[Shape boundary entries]

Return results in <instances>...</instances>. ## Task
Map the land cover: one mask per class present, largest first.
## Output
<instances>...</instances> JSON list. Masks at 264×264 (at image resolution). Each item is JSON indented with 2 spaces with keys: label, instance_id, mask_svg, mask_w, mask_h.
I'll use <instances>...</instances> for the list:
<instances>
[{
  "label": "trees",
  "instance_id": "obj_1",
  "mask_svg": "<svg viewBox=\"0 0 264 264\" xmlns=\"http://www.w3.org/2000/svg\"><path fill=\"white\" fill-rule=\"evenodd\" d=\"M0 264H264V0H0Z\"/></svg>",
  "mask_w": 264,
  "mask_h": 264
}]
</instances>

▶ Problem to solve
Write the material out again in its entirety, exactly as shown.

▶ Written reply
Return results in <instances>...</instances>. ## Task
Map the land cover: one mask per class present, largest first.
## Output
<instances>...</instances> JSON list. Masks at 264×264 (at image resolution). Each item is JSON indented with 2 spaces with keys: label, instance_id, mask_svg, mask_w, mask_h.
I'll use <instances>...</instances> for the list:
<instances>
[{
  "label": "trees",
  "instance_id": "obj_1",
  "mask_svg": "<svg viewBox=\"0 0 264 264\" xmlns=\"http://www.w3.org/2000/svg\"><path fill=\"white\" fill-rule=\"evenodd\" d=\"M0 264H264V0H0Z\"/></svg>",
  "mask_w": 264,
  "mask_h": 264
}]
</instances>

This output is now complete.